• Your goal
Without the pictures, output the records below word for word.

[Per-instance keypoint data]
+ + + + + + +

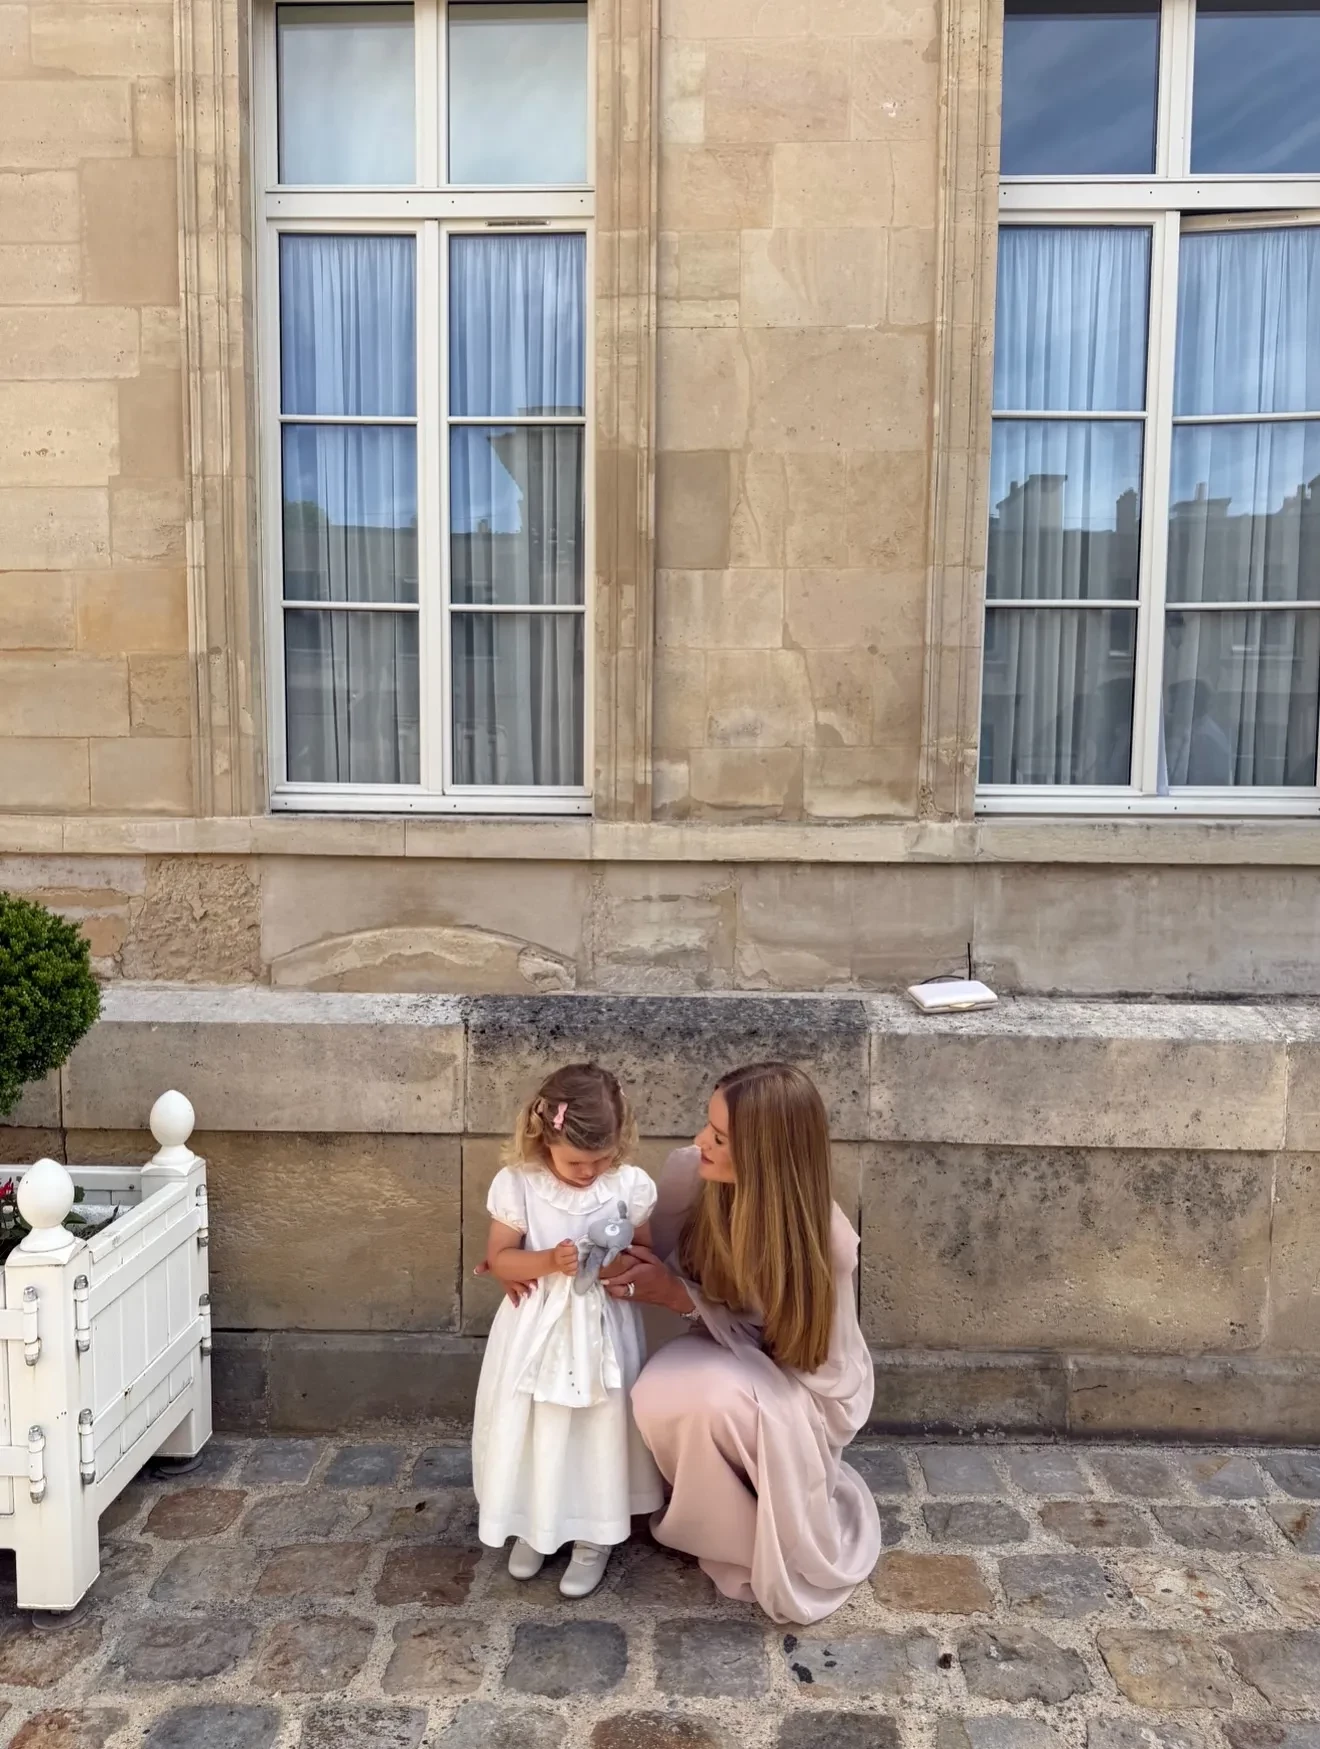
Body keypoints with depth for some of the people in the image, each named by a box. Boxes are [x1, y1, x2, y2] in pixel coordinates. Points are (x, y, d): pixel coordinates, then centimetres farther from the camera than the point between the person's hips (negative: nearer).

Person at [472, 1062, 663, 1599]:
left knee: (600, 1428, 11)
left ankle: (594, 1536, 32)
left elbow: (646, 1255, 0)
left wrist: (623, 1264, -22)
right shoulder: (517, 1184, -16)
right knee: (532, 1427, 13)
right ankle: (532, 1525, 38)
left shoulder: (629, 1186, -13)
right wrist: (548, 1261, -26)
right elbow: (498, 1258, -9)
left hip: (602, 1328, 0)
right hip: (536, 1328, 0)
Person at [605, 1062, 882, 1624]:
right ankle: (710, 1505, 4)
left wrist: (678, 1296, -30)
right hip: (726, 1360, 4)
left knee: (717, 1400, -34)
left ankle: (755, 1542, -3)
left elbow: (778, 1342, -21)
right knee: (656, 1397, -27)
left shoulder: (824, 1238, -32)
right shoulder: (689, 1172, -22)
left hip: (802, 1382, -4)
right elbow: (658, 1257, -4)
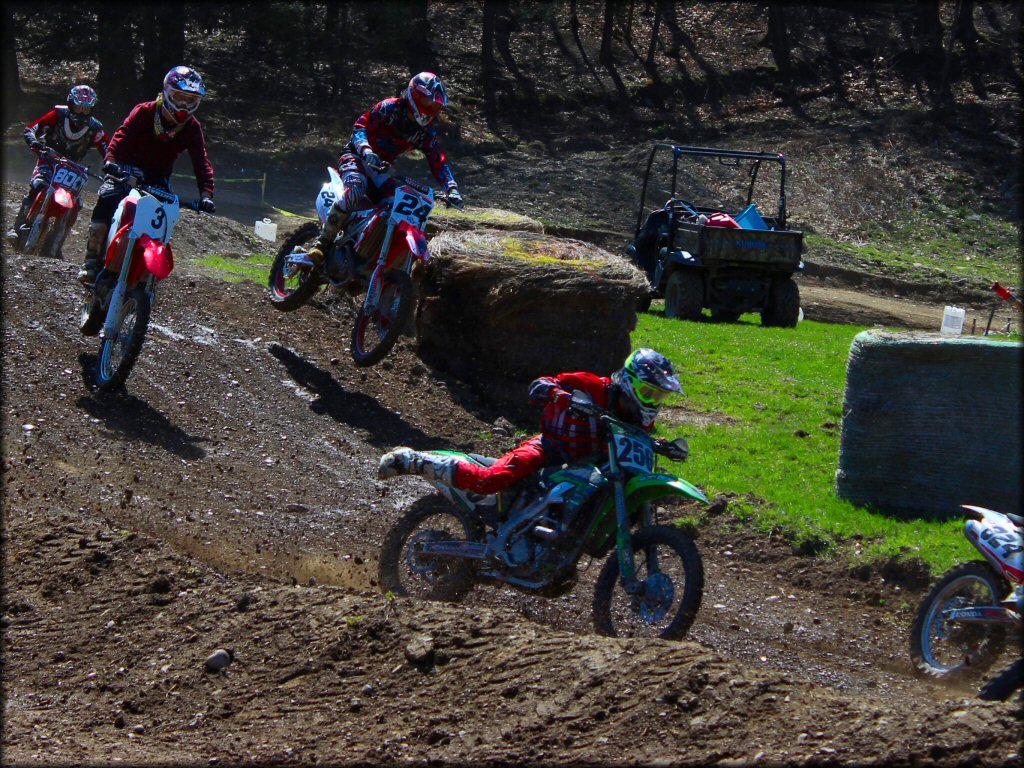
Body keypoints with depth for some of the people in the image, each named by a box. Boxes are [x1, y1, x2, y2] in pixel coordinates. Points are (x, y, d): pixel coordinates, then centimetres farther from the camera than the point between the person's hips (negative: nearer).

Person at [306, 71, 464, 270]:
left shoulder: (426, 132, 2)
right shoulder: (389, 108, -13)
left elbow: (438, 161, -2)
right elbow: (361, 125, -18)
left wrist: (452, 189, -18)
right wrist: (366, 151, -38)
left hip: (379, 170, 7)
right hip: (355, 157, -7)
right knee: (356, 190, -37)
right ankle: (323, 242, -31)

+ + + + + + +

• Written response
Body keypoints with depth for some of the people in the image, each named by a box. Boxes are [x1, y1, x2, y2] in pixel coordinates. Points are (x, y, d): pixel coordinates, then centimetres farther from the camera than the point between the person's hips (negative: nearer).

Person at [472, 1062, 663, 1599]:
left knee: (600, 1428, 11)
left ankle: (594, 1536, 32)
left elbow: (646, 1255, 0)
left wrist: (623, 1264, -22)
right shoulder: (517, 1184, -16)
right knee: (532, 1427, 13)
right ankle: (532, 1525, 38)
left shoulder: (629, 1186, -13)
right wrist: (548, 1261, -26)
right elbow: (498, 1258, -9)
left hip: (602, 1328, 0)
right hip: (536, 1328, 0)
Person at [605, 1062, 882, 1624]:
right ankle: (710, 1505, 4)
left wrist: (678, 1296, -30)
right hip: (726, 1360, 4)
left knee: (717, 1400, -34)
left ankle: (755, 1542, -3)
left elbow: (778, 1342, -21)
right knee: (656, 1397, -27)
left shoulder: (824, 1238, -32)
right shoulder: (689, 1172, -22)
left hip: (802, 1382, -4)
right elbow: (658, 1257, -4)
Body keypoints with depth for some of the people in the image, each named by a box. Boxes are [x1, y1, x2, y2] in pixel coordinates. Points are (x, y, d): pixel coordinates, then centimetres farther from the camera than the point between the person's hips (negative: nearer).

Person at [306, 71, 464, 270]:
left shoulder: (426, 132, 2)
right shoulder: (389, 108, -13)
left elbow: (438, 161, -2)
right elbow: (361, 125, -18)
left wrist: (452, 189, -18)
right wrist: (366, 151, -38)
left hip: (379, 170, 7)
right hip: (355, 157, -7)
right knee: (356, 190, -37)
right ankle: (323, 242, -31)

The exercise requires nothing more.